Researchers in Switzerland have developed an optical biosensor that they say slashes the time it takes to diagnose sepsis from several days to just a few minutes.
Their novel approach draws on recent developments in nanotechnology and on light effects at a nano scale to create a highly portable, easy-to-use device that can rapidly detect sepsis biomarkers in a patient’s bloodstream.
Sepsis is the primary cause of death in hospitals, and one of the 10 leading causes of death worldwide. It is associated with the body’s inflammatory response to a bacterial infection and progresses extremely rapidly: every hour that goes by before it is properly diagnosed and treated increases the mortality rate by nearly 8%.

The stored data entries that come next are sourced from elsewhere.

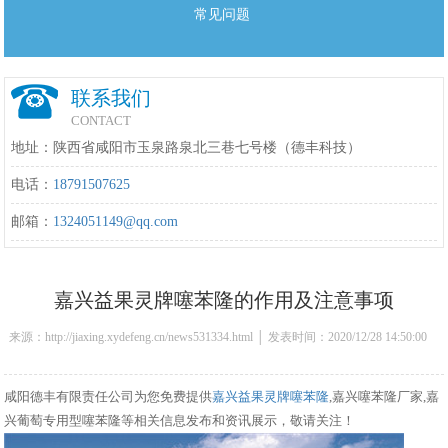
常见问题
联系我们
CONTACT
地址：陕西省咸阳市玉泉路泉北三巷七号楼（德丰科技）
电话：
18791507625
邮箱：
1324051149@qq.com
嘉兴益果灵牌噻苯隆的作用及注意事项
来源：http://jiaxing.xydefeng.cn/news531334.html │ 发表时间：2020/12/28 14:50:00
咸阳德丰有限责任公司为您免费提供
嘉兴益果灵牌噻苯隆
,嘉兴噻苯隆厂家,嘉
兴葡萄专用型噻苯隆等相关信息发布和资讯展示，敬请关注！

Researchers at the Laboratory of Bionanophotonic Systems (BIOS) at Ecole Polytechnique Fédérale De Lausanne‘s School of Engineering developed the biosensor. Because it uses a unique plasmonics technology, it can be built from small, inexpensive components, yet the researchers say it can achieve an accuracy on par with gold-standard laboratory methods.

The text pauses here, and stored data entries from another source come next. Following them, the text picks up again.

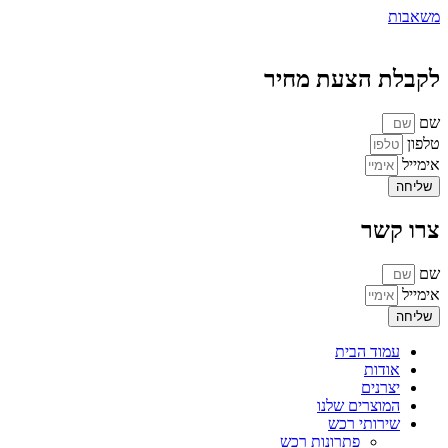
משאבות
לקבלת הצעת מחיר
שם
טלפון
אימייל
שליחה
צרו קשר
שם
אימייל
שליחה
עמוד הבית
אודות
יצרנים
המוצרים שלנו
שירותי רכש
פתרונות רכש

The device can screen a large panel of biomarkers and be adapted for the rapid diagnosis of a number of diseases. It was installed at Vall d’Hebron University Hospital in Spain and used in blind tests to examine patient samples from the hospital’s sepsis bank. The researchers’ technology is patent-pending, and their findings were recently published in the journal Small.
The device employs an optical metasurface — in this case, a thin gold sheet containing arrays of billions of nanoholes. The metasurface concentrates light around the nanoholes to allow for exceptionally precise biomarker detection. With this type of metasurface, the researchers can detect sepsis biomarkers in a blood sample with nothing more than a simple LED and a standard CMOS camera.
The researchers begin by adding a solution of special nanoparticles to the sample that are designed to capture the biomarkers. They then distribute this mixture on the metasurface. Any nanoparticles that contain captured biomarkers are trapped quickly by antibodies on the nanoholes, according to lead author Alexander Belushkin. When an LED is applied, those nanoparticles partially obstruct the light passing through the perforated metasurface.
“These nano-scale interactions are imaged by the CMOS camera and digitally counted in real-time at high precision,” said co-author Filiz Yesilkoy in a news release.
The generated images are used to rapidly determine whether disease biomarkers are present in a sample and, if so, in what concentration. The researchers used the new device to measure the blood serum levels of two important sepsis relevant biomarkers, procalcitonin and C-reactive protein.
“We believe our low-cost, compact biosensor would be a valuable piece of equipment in ambulances and certain hospital wards,” said Hatice Altug, the head of BIOS.